Stored data

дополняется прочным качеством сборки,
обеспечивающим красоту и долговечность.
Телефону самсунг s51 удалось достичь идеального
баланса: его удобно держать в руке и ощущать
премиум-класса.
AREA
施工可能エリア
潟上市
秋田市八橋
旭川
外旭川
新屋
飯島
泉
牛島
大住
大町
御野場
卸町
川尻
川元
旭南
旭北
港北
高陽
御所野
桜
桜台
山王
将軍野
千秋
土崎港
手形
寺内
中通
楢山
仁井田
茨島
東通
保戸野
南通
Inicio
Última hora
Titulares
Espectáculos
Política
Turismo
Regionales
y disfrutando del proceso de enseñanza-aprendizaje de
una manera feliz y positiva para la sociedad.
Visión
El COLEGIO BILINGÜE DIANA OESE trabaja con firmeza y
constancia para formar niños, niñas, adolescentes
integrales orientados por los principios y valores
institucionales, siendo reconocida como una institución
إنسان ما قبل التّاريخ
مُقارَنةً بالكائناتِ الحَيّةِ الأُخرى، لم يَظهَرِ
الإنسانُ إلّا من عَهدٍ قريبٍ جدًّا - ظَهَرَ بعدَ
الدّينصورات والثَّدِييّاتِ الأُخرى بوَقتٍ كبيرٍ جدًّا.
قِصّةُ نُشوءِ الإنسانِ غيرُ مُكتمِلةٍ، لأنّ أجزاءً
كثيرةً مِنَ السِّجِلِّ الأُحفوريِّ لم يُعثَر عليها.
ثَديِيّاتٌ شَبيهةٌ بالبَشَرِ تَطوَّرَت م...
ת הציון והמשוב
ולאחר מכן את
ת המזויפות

#### [Task objective]
Wherever the word "para" appears in the records above, copy that line.

#### [Solved problem]
una manera feliz y positiva para la sociedad.
constancia para formar niños, niñas, adolescentes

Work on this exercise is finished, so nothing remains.